Uml As Blueprint

28 May 2003

For a long time engineering influenced software processes have looked for a way to express software designs in such a way that the designs can be handed off to a separate group to write the code, much as blueprints are used in building bridges. This would allow rare and expensive software designers to concentrate on the blueprints while many cheaper coders concentrate on construction.

As a result UmlAsBlueprint is a UmlMode that focuses on completeness. In forward engineering the idea is that blueprints are developed by a designer whose job is to build a detailed design for a programmer to code up. That design should be sufficiently complete that all design decisions are laid out and the programming should follow as a pretty straightforward activity that requires little thought. The designer may be the same person as the programmer, but usually the designer is a more senior developer who designs for a team of programmers.

In reverse engineering, blueprints aim to convey detailed information about the code, either in paper documents or as an interactive graphical browser. The blueprints can show every detail about a class in a graphical form that's easier for developers to understand.

Blueprints require much more sophisticated tools than sketches in order to handle the details required for the task. Specialized CASE (Computer Aided Software Engineering) tools fall into this category (although the term CASE has become a dirty word and vendors try to avoid it now.) Forward engineering tools support diagram drawing and back it up with a repository to hold the information.
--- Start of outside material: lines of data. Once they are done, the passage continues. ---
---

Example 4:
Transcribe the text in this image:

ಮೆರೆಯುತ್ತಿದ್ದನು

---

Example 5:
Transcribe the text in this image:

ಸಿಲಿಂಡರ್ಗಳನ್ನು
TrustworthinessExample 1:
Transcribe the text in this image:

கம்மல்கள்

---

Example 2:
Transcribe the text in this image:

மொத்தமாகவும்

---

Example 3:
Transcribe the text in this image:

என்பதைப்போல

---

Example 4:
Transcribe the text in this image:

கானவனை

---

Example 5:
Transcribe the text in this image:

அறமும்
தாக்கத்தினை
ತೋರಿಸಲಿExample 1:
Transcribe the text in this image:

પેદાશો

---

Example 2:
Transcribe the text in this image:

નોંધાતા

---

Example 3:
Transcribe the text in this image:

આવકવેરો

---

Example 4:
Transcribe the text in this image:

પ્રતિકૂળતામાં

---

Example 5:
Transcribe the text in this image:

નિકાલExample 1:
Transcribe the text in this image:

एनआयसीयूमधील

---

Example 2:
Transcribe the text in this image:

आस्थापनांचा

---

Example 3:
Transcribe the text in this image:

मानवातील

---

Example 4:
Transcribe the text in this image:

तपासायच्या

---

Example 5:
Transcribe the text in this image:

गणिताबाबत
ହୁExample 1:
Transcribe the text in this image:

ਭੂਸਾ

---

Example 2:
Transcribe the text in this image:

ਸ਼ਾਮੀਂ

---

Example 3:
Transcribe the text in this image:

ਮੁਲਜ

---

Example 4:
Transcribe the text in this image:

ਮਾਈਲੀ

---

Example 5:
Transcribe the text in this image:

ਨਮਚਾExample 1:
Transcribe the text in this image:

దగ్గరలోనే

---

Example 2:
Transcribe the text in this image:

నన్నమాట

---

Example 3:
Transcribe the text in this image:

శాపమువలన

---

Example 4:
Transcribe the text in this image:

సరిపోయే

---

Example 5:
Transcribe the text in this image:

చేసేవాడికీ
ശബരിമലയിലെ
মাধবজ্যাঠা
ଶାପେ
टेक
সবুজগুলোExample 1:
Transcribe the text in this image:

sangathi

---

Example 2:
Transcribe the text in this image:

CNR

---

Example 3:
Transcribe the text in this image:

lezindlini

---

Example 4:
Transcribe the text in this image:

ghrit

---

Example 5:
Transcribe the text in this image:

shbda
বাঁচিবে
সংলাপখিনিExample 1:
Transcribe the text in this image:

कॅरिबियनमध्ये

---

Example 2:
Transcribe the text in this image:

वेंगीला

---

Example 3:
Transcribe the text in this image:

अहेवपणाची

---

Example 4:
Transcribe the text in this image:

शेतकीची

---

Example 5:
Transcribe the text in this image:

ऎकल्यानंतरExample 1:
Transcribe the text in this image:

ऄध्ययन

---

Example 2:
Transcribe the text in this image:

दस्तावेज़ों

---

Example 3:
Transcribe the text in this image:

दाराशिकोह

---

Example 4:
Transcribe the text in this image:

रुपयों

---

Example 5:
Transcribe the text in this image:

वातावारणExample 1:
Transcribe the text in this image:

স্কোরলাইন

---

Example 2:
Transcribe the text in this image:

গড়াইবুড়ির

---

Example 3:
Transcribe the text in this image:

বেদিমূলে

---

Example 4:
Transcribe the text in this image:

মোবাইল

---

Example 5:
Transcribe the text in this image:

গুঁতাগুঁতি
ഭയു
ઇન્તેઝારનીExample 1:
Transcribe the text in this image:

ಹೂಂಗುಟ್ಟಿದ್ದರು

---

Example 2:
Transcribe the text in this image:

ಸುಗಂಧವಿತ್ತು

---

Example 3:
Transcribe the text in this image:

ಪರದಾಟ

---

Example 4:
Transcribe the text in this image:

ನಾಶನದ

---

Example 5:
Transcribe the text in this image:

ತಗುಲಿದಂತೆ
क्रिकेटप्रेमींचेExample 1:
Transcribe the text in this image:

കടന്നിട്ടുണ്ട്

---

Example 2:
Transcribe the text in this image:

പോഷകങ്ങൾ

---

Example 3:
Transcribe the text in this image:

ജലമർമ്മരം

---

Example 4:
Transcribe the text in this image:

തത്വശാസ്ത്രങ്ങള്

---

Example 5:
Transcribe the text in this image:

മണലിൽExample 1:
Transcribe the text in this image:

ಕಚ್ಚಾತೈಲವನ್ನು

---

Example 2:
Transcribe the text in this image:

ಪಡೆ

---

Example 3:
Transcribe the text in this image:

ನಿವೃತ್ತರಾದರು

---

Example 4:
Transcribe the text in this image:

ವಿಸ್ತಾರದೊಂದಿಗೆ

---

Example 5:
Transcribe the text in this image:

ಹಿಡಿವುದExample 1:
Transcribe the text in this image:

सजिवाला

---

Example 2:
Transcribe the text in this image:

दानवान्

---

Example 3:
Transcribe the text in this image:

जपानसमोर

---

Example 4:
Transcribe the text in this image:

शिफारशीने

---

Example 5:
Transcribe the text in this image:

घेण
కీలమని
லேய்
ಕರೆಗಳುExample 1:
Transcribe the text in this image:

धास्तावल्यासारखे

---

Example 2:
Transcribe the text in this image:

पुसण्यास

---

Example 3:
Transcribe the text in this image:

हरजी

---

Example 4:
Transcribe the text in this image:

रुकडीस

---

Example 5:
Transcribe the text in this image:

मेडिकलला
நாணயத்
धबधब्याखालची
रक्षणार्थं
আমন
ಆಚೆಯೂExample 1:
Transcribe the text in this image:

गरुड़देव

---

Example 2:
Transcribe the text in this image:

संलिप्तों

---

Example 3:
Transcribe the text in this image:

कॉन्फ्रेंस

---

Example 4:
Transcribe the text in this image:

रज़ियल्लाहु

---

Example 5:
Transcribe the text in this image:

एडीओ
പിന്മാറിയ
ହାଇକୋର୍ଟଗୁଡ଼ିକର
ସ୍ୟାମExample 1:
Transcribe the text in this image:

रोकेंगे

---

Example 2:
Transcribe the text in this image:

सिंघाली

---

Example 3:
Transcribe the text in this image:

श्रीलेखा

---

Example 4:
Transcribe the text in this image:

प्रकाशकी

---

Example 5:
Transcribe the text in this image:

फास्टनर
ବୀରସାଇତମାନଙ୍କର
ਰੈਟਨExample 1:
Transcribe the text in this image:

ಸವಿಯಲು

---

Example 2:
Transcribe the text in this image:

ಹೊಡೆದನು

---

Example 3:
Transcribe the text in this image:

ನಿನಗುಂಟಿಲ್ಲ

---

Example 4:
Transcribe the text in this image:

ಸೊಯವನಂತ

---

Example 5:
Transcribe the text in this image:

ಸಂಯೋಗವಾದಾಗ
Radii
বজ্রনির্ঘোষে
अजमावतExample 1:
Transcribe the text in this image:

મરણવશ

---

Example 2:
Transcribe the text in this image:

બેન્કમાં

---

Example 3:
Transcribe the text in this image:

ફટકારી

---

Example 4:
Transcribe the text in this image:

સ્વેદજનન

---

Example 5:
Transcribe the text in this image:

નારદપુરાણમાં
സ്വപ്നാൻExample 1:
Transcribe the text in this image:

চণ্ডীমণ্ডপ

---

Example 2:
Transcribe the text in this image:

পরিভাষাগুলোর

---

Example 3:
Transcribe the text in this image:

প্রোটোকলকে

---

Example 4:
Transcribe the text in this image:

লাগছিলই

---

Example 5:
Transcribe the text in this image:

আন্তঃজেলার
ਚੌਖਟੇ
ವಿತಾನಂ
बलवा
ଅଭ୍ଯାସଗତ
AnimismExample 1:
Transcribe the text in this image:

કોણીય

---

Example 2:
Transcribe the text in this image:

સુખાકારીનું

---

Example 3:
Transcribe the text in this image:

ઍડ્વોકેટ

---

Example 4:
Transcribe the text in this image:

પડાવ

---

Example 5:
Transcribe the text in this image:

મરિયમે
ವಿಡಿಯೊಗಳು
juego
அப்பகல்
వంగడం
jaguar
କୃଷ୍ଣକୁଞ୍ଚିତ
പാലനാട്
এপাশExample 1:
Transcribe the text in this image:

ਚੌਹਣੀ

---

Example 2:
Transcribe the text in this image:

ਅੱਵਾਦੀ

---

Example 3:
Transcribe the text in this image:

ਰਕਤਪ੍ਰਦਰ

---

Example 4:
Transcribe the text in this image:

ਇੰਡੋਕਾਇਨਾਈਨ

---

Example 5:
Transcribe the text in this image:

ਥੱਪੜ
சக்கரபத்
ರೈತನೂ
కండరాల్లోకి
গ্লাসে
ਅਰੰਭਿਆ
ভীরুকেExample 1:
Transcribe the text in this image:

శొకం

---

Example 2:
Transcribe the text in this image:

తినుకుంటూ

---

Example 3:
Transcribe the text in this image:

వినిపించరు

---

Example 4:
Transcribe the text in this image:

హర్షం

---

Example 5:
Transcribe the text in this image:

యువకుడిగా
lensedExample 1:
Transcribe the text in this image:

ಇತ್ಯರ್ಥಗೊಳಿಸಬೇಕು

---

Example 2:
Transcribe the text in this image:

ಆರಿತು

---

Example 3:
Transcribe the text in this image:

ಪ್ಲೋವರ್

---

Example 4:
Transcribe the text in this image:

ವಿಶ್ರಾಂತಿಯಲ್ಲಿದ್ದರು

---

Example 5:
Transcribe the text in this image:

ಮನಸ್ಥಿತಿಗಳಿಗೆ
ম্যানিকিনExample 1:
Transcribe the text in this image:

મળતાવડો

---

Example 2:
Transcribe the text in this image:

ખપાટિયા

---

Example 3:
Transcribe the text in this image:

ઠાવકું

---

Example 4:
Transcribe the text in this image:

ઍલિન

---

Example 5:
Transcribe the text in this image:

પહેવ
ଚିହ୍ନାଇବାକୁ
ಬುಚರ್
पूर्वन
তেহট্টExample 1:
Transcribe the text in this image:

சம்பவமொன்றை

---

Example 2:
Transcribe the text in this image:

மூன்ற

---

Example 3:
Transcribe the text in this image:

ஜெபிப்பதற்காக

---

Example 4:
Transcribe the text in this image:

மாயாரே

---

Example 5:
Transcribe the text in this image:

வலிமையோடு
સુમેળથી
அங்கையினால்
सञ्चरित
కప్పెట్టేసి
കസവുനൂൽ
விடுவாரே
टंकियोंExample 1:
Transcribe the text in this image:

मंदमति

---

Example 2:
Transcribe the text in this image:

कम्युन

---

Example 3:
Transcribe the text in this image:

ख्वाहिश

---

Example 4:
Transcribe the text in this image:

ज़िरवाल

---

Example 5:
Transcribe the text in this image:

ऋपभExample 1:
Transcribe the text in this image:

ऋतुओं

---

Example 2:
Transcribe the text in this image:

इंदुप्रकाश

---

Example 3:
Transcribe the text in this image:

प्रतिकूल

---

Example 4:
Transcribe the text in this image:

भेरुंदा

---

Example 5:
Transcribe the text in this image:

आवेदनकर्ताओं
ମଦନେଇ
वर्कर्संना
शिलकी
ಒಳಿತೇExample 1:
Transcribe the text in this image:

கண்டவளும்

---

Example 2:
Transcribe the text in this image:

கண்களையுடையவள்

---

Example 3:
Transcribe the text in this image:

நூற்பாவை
Reverse engineering tools read source code and interpret from it into the repository and generate diagrams. Tools that can do both forward and reverse engineering like this are referred to as round-trip tools.

Some tools use the source code itself as the repository and use diagrams as a graphic viewport on the code. These tie much more closely into programming and often integrate directly with programming editors. I like to think of these as tripless tools.